Note, too, that the ratio of these cost areas isn't consistent from one company to the next. Small businesses tend to spend much more money on capital hardware and software, while larger businesses are more personnel heavy. In fact, a TCO analysis at a large enterprise may reveal that hardware and software account for a very small percentage of the overall cost of storage--sometimes even less than 10%.

More than one way to count the costs
Just as there are many metrics that go into cost analysis, there are many different (and equally valid) ways to add them up. Businesses are typically concerned with two types of cost analysis: cash outlay and balance sheet impact.

Let's look at these in terms of a car purchase. A cash analysis would begin with the cost of the vehicle and the sum of the finance charges and fees. That's how much money is required to take ownership of the asset. Then you might determine your operating costs by calculating the cost of fuel, insurance and taxes, and maybe some factor for wear and tear. A cash analysis for storage is similar. Calculate the total hardware, software and installation cost, and add in finance charges to determine the cost of acquisition. Then calculate the cost of ownership by adding in items like data center, personnel and consumables for your estimated ownership period.

A cash analysis is useful to compare competing systems, but it has little to do with financial realities. Using the car purchase analogy again, think of a balance sheet (or P&L) impact assessment as a comparison of leases and monthly payments. How much will this car (or storage system) cost next month? Most durable equipment is either leased, financed or depreciated. The end result, and method of calculation, is similar: Add up the acquisition cost and fees for a given period and divide it evenly. Depreciation of a purchased asset is generally straightforward, while leases can be maddeningly complex. But again, there's more than the acquisition cost to consider. The periodic cost of ownership must also be taken into account for an accurate cost assessment.

One surprising aspect of cost analysis is that the cash and P&L analyses don't necessarily equate. It's likely that some items will be used beyond their depreciation threshold, effectively creating "free" equipment and causing the P&L to look awfully attractive. On the other hand, vendors can often sweeten an acquisition deal to swing the cash analysis in their favor.

Cost avoidance vs. savings
I began this column by talking about the great pressure to save money. But how can we save money when the total cost is rising? There are two ways to save money: cost avoidance and cost savings. The former means that you avoided an expenditure that seemed inevitable. A true cost savings would require overall costs to drop, a much more difficult proposition as data demands expand. Luckily, even a documented cost avoidance will be sufficient to show that we in the storage realm are doing our jobs.

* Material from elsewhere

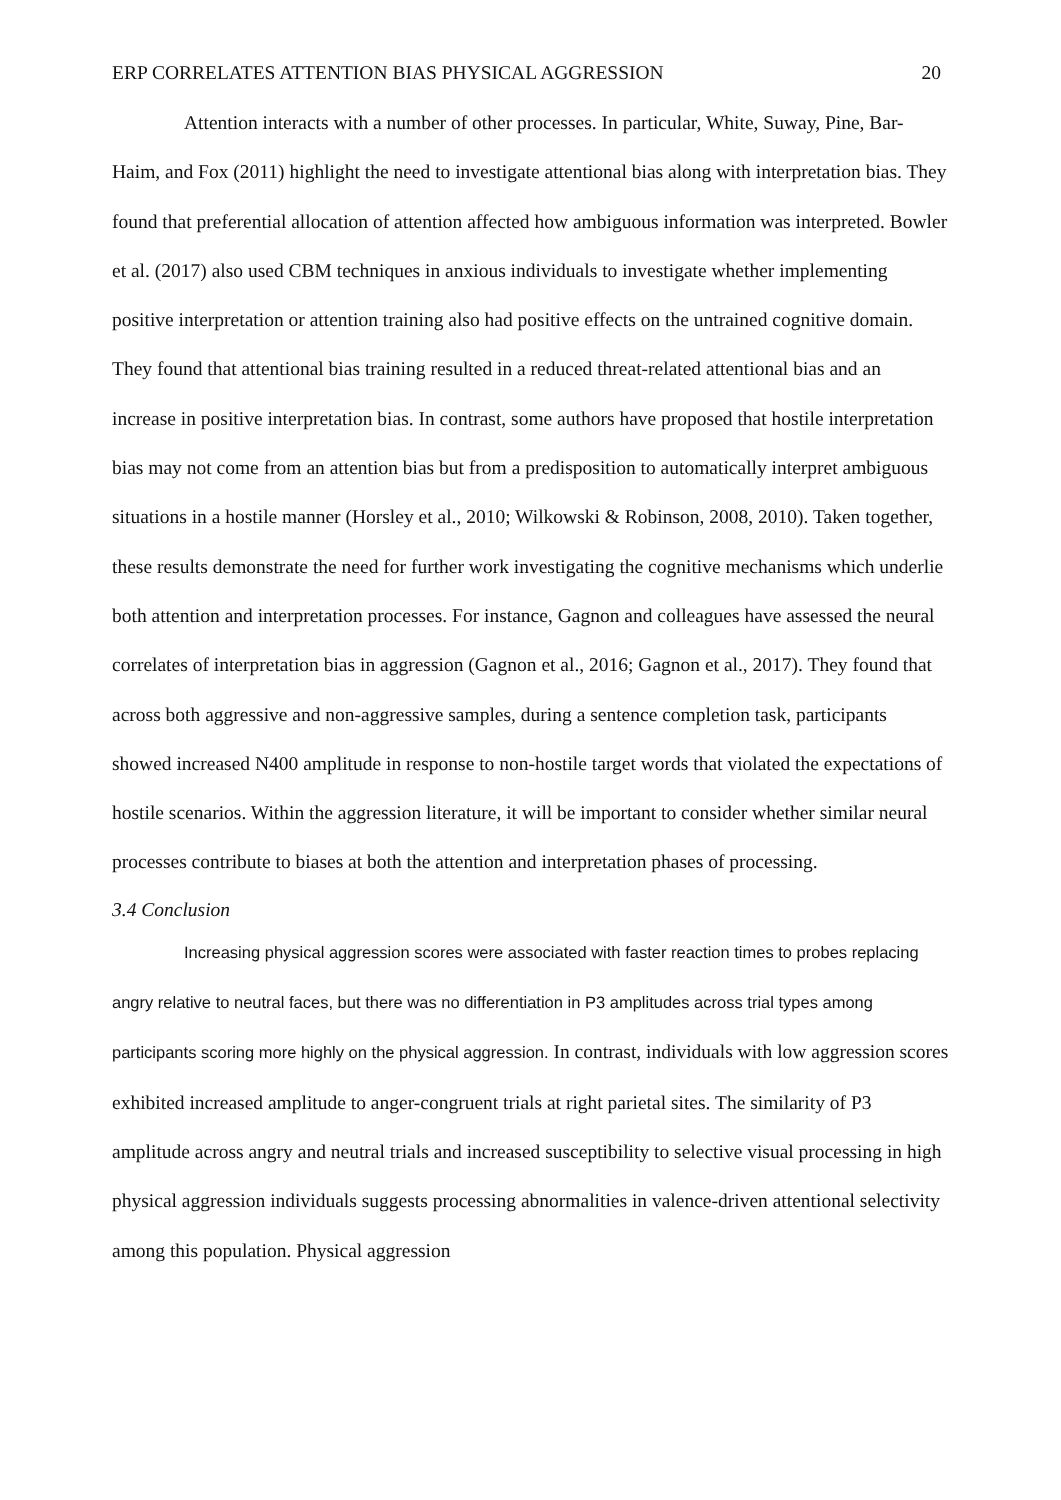ERP CORRELATES ATTENTION BIAS PHYSICAL AGGRESSION 20
Attention interacts with a number of other processes. In particular, White, Suway, Pine, Bar-Haim, and Fox (2011) highlight the need to investigate attentional bias along with interpretation bias. They found that preferential allocation of attention affected how ambiguous information was interpreted. Bowler et al. (2017) also used CBM techniques in anxious individuals to investigate whether implementing positive interpretation or attention training also had positive effects on the untrained cognitive domain. They found that attentional bias training resulted in a reduced threat-related attentional bias and an increase in positive interpretation bias. In contrast, some authors have proposed that hostile interpretation bias may not come from an attention bias but from a predisposition to automatically interpret ambiguous situations in a hostile manner (Horsley et al., 2010; Wilkowski & Robinson, 2008, 2010). Taken together, these results demonstrate the need for further work investigating the cognitive mechanisms which underlie both attention and interpretation processes. For instance, Gagnon and colleagues have assessed the neural correlates of interpretation bias in aggression (Gagnon et al., 2016; Gagnon et al., 2017). They found that across both aggressive and non-aggressive samples, during a sentence completion task, participants showed increased N400 amplitude in response to non-hostile target words that violated the expectations of hostile scenarios. Within the aggression literature, it will be important to consider whether similar neural processes contribute to biases at both the attention and interpretation phases of processing.
3.4 Conclusion
Increasing physical aggression scores were associated with faster reaction times to probes replacing angry relative to neutral faces, but there was no differentiation in P3 amplitudes across trial types among participants scoring more highly on the physical aggression. In contrast, individuals with low aggression scores exhibited increased amplitude to anger-congruent trials at right parietal sites. The similarity of P3 amplitude across angry and neutral trials and increased susceptibility to selective visual processing in high physical aggression individuals suggests processing abnormalities in valence-driven attentional selectivity among this population. Physical aggression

How will you count the costs? If you're trying to compare devices to each other, I suggest performing a cash analysis over your expected period of ownership. The result will be a statement like "It will cost X to buy this device and run it for five years, while that one will cost Y." Choosing the less-expensive option will count as cost avoidance because you had to buy one of them.

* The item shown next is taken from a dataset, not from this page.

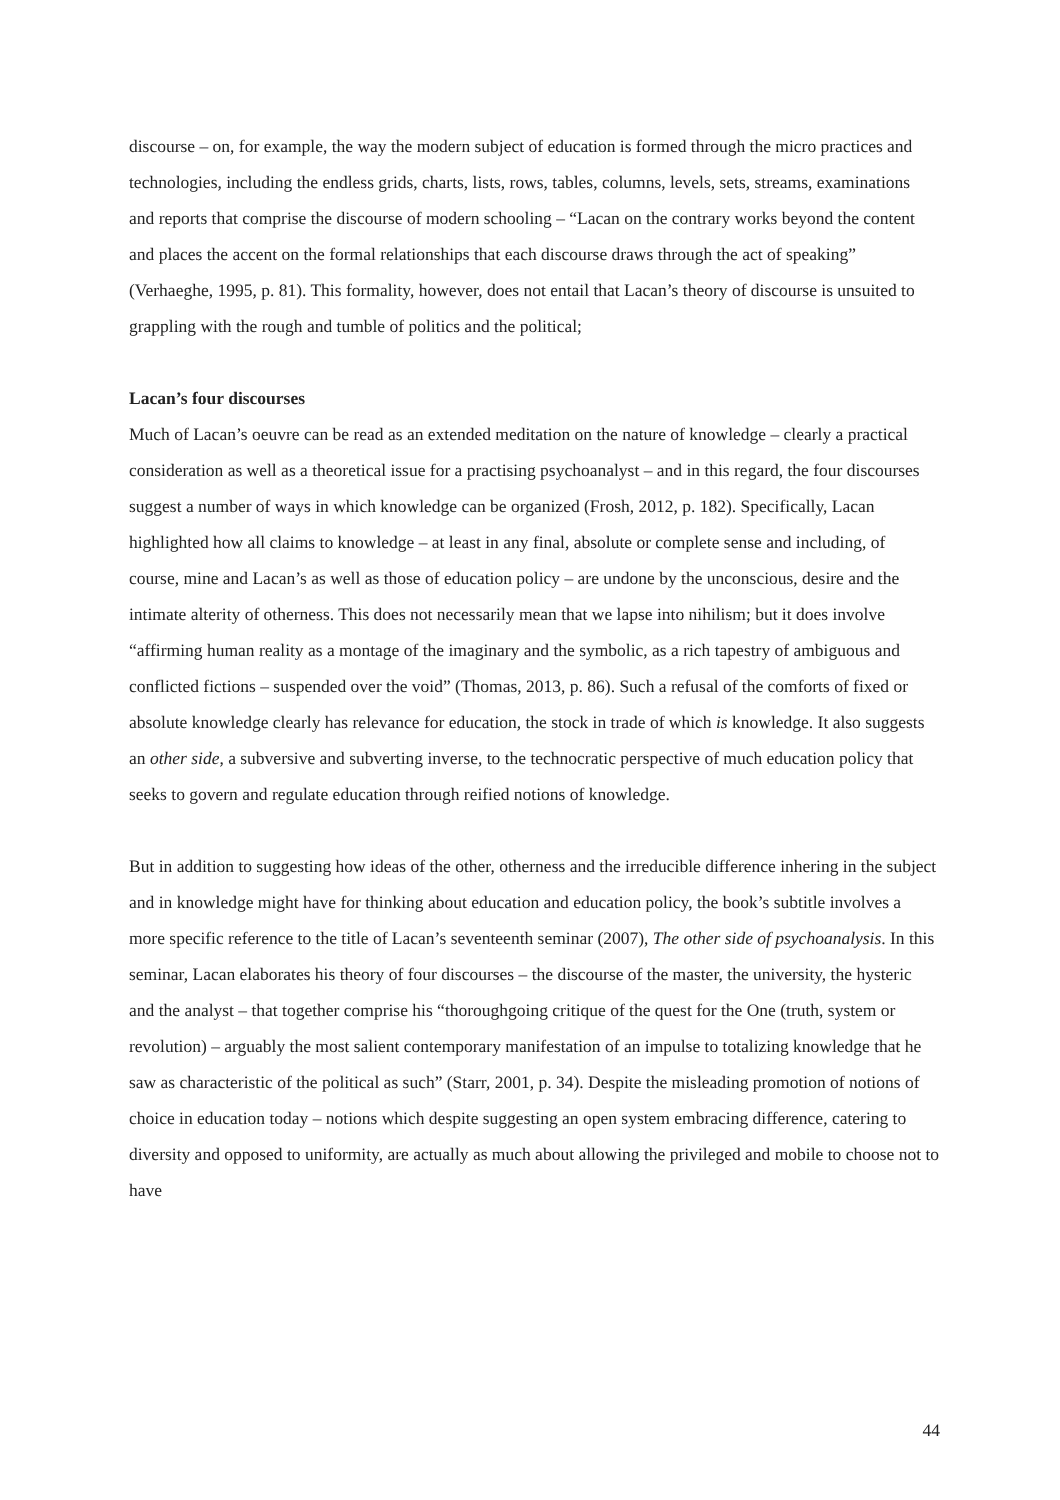discourse – on, for example, the way the modern subject of education is formed through the micro practices and technologies, including the endless grids, charts, lists, rows, tables, columns, levels, sets, streams, examinations and reports that comprise the discourse of modern schooling – “Lacan on the contrary works beyond the content and places the accent on the formal relationships that each discourse draws through the act of speaking” (Verhaeghe, 1995, p. 81). This formality, however, does not entail that Lacan’s theory of discourse is unsuited to grappling with the rough and tumble of politics and the political;
Lacan’s four discourses
Much of Lacan’s oeuvre can be read as an extended meditation on the nature of knowledge – clearly a practical consideration as well as a theoretical issue for a practising psychoanalyst – and in this regard, the four discourses suggest a number of ways in which knowledge can be organized (Frosh, 2012, p. 182). Specifically, Lacan highlighted how all claims to knowledge – at least in any final, absolute or complete sense and including, of course, mine and Lacan’s as well as those of education policy – are undone by the unconscious, desire and the intimate alterity of otherness. This does not necessarily mean that we lapse into nihilism; but it does involve “affirming human reality as a montage of the imaginary and the symbolic, as a rich tapestry of ambiguous and conflicted fictions – suspended over the void” (Thomas, 2013, p. 86). Such a refusal of the comforts of fixed or absolute knowledge clearly has relevance for education, the stock in trade of which is knowledge. It also suggests an other side, a subversive and subverting inverse, to the technocratic perspective of much education policy that seeks to govern and regulate education through reified notions of knowledge.
But in addition to suggesting how ideas of the other, otherness and the irreducible difference inhering in the subject and in knowledge might have for thinking about education and education policy, the book’s subtitle involves a more specific reference to the title of Lacan’s seventeenth seminar (2007), The other side of psychoanalysis. In this seminar, Lacan elaborates his theory of four discourses – the discourse of the master, the university, the hysteric and the analyst – that together comprise his “thoroughgoing critique of the quest for the One (truth, system or revolution) – arguably the most salient contemporary manifestation of an impulse to totalizing knowledge that he saw as characteristic of the political as such” (Starr, 2001, p. 34). Despite the misleading promotion of notions of choice in education today – notions which despite suggesting an open system embracing difference, catering to diversity and opposed to uniformity, are actually as much about allowing the privileged and mobile to choose not to have
44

On the other hand, if you've been asked to come up with a chargeback metric for storage, it's preferable to use the P&L impact method. Consider only the actual costs of delivering storage, including the depreciation or lease cost, allocated-in personnel and data center costs, and other bills that are assigned to the storage part of IT. Add up the actual cost of delivering storage in general and divide it by the total amount of storage provided to come up with a fair allocation of cost.

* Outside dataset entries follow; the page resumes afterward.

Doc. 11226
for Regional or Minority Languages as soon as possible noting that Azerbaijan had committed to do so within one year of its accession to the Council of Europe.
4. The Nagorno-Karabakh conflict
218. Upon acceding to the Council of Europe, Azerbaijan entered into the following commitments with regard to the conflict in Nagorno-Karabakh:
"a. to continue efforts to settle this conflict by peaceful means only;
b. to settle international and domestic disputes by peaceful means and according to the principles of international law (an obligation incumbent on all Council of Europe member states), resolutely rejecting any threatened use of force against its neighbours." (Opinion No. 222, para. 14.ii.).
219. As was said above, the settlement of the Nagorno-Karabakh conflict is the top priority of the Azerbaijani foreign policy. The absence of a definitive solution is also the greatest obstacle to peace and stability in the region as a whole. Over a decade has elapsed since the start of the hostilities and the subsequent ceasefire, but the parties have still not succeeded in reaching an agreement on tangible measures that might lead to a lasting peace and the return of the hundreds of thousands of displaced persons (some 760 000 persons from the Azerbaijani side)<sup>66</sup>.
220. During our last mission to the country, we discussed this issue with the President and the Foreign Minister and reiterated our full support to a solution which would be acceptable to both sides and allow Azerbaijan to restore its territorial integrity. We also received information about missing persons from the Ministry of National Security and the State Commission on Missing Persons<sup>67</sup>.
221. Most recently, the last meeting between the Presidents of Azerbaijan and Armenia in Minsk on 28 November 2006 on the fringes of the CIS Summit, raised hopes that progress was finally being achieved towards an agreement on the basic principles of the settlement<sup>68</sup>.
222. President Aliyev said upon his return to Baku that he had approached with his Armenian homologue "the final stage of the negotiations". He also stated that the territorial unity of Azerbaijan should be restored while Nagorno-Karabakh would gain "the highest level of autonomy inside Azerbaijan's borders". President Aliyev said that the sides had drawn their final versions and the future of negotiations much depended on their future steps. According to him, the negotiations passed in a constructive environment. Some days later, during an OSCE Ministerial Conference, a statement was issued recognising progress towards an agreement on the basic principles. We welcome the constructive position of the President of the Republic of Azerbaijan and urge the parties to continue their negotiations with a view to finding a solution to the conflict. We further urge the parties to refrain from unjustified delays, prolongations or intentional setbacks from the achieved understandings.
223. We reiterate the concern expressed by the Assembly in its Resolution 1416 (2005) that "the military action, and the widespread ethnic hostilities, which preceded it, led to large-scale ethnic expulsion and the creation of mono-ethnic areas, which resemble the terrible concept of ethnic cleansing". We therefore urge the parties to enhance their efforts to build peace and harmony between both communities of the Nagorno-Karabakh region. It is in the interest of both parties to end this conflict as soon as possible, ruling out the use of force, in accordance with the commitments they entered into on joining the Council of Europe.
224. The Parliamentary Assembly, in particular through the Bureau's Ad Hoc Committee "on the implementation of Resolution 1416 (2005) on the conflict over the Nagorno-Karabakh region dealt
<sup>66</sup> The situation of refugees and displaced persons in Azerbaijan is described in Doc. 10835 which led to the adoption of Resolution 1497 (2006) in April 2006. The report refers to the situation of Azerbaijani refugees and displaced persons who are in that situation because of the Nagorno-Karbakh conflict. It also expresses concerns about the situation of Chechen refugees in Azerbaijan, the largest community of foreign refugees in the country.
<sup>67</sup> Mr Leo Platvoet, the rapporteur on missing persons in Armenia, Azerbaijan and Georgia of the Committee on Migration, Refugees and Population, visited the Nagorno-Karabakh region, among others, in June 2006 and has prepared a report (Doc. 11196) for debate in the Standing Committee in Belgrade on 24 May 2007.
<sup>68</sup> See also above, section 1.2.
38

No matter where your cost analysis leads you, don't rely on "industry-standard numbers." In my years of performing cost analyses for a broad array of companies, I've found that there's no standard for the cost of running storage. Stick with your actual costs. Get out your hardware, software and maintenance invoices, chargeback reports and time sheets and add everything together. Nothing will impress the bean counters like a real accounting of actual company data.